A year after I bought the place, the Feds came along and declared it flood plain. Having a mortgage requires buying flood insurance, and he mortgage was paid off, years ago. Although changes in the landscape and removal of streamside obstructions have shown a considerable reduction in it's being prone to flood, I kept up the insurance. The premiums have increased with the cost of living of course. Once the water came up to one of my sheds, and the insurance wouldn't cover 99% of the items in the shed, only a mower. In the cellar of the house, it will cover the washer, dryer, boiler and water heater, nothing else. Chances of it getting to the first floor are extremely small, but in that case, throw out upholstered furniture, and rugs, sand the floors, start again. Not the end of the world.

classicman 12-02-2010 07:44 AM

Very well done xob. Nicely written.

Lamplighter 12-02-2010 10:01 AM

The feds say the house is in a flood plain, but nothing with "fed" on the letterhead can be trusted.
Is this a "belief" or "faith" that rivers don't rise ?

The slogan over Ed's office door reads:
"Pay it now or pay it later, but don't think later won't be more."

Undertoad 12-02-2010 10:38 AM

Give em hell Bruce, er I mean, Household Decision Maker.

skysidhe 12-02-2010 11:30 AM

You weighed the costs, and made the decision the scales were tipped too far on the side of profit. Their profit, your loss.

If you stand to lose less this way,more power to you.

smoothmoniker 12-02-2010 11:55 AM

We went through a similar decision process with Earthquake insurance. The premiums and the deductible were so high that the break-point between cost of insurance and cost to rebuild without insurance was about 10-years. If we go 11 years without an earthquake, we will have paid more in premiums than we would get back in payout if the house ever goes down.
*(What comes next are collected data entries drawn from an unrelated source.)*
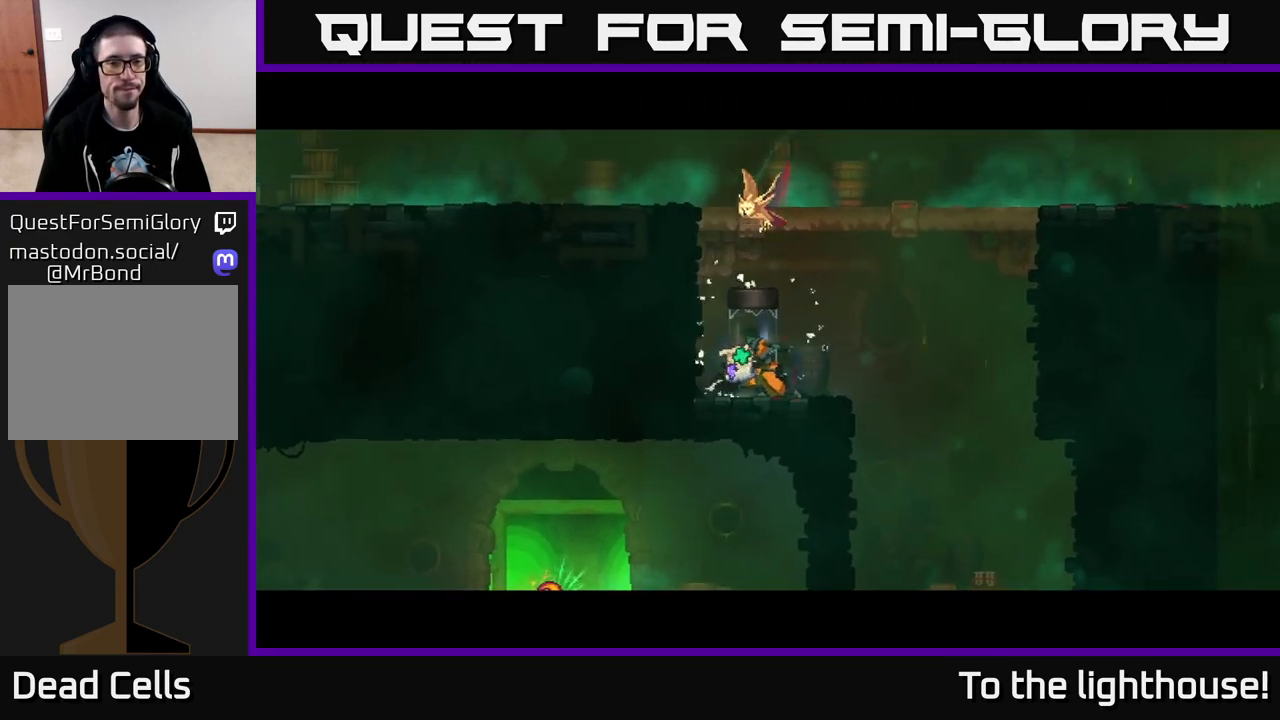
{"buttons": [], "left_stick": "center", "right_stick": "center", "events": []}
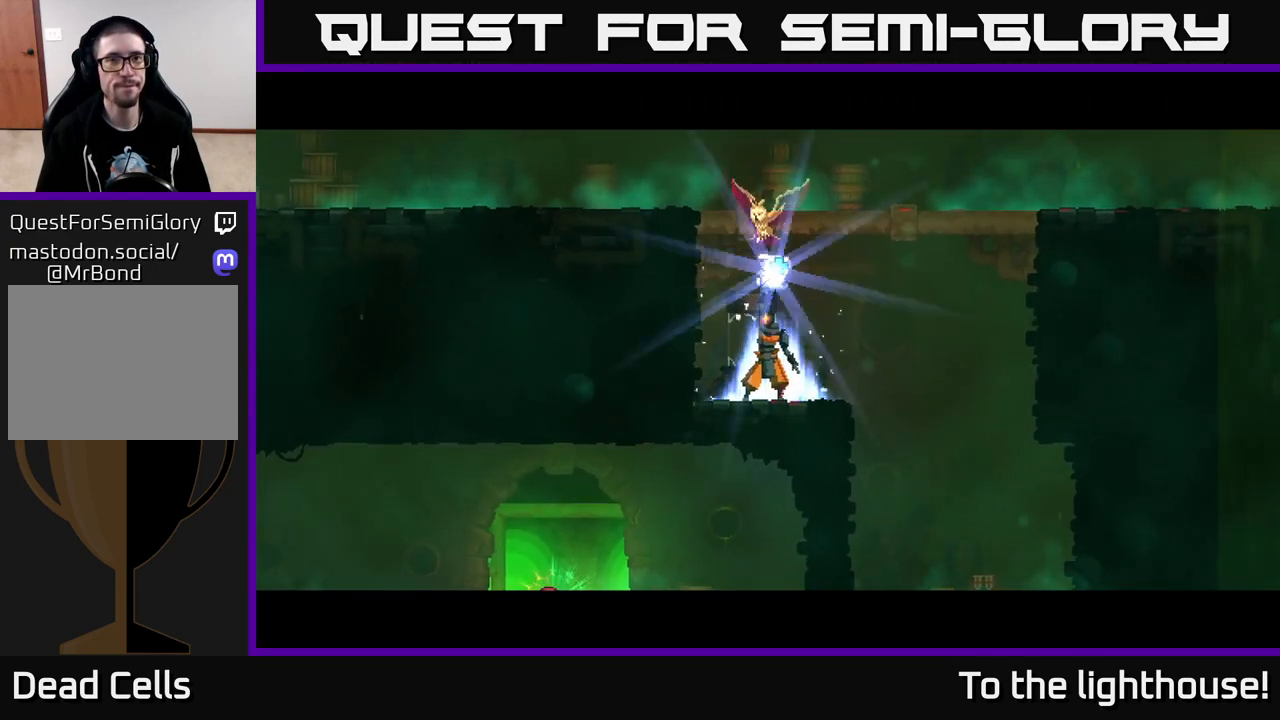
{"buttons": [], "left_stick": "center", "right_stick": "center", "events": []}
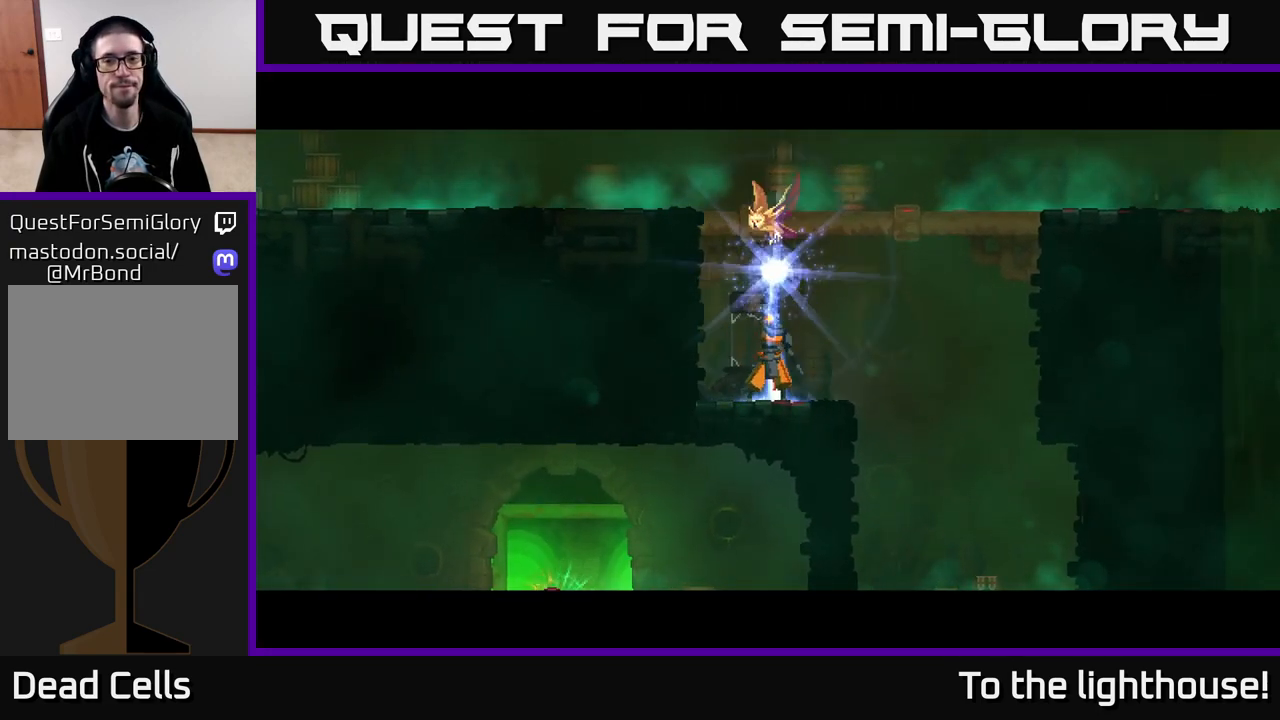
{"buttons": [], "left_stick": "center", "right_stick": "center", "events": []}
Clodfobble 12-02-2010 01:14 PM

But the key is, if you're not funneling that premium amount aside into an emergency savings account, when the earthquake comes in the 11th year, you'll still be fucked.

Lamplighter 12-02-2010 01:32 PM

Plus, buying insurance (if you can afford it in the first place) is not only going to pay for damage, if it happens,
it is also paying a "service fee" each year for the company to assume the risk.

Often too, the problems of evaluating property insurance vs payments is the companies have
their own way of evaluating amount of the policy vs today's replacement costs (i.e., depreciation vs inflation).
The are details where the devil hides.

xoxoxoBruce 12-02-2010 02:30 PM

Quote:

Originally Posted by Lamplighter (Post 697761)
The feds say the house is in a flood plain, but nothing with "fed" on the letterhead can be trusted.

It's not a matter of my trust in "Fed", by them making that declaration, they give the state, and these fucking yuppie locals, the power to pass draconian regulations. By local code, I'm not allowed to have a can of gas for the lawnmower on site. I'm not allowed to have a stack of firewood on site. I'm not allowed to build a garage to put the cars in, because in a flood the gas and oil in the cars would pollute the water... the same fucking cars that now sit outside. It gets more ridiculous from there.
Quote:

Is this a "belief" or "faith" that rivers don't rise ?
It's a $2200 hydrological mapping, with the data run through the Corps of Engineers own computer program, plus 77 years of exact stream flow records for drainage of 61.1 square miles, and 30odd years of my observation confirming the predicted results.
Quote:

The slogan over Ed's office door reads:
"Pay it now or pay it later, but don't think later won't be more."
So Ed's a prick, must be friend of yours.

smoothmoniker 12-02-2010 03:50 PM

Quote:

Originally Posted by Clodfobble (Post 697834)
But the key is, if you're not funneling that premium amount aside into an emergency savings account, when the earthquake comes in the 11th year, you'll still be fucked.

There are better forced savings plans than this one. Like having my employer skim the extra 1k per month into a retirement account before I even see it.

xoxoxoBruce 12-02-2010 03:55 PM

If you can afford the 1k loss. Now you have to talk your employer into matching it.

footfootfoot 12-02-2010 09:51 PM

my brain sizzled at the thought of an extra 1K a month. Hell, my brain sizzled at the thought of 1K a month.

smoothmoniker 12-04-2010 01:56 PM

That's how much earthquake insurance would cost.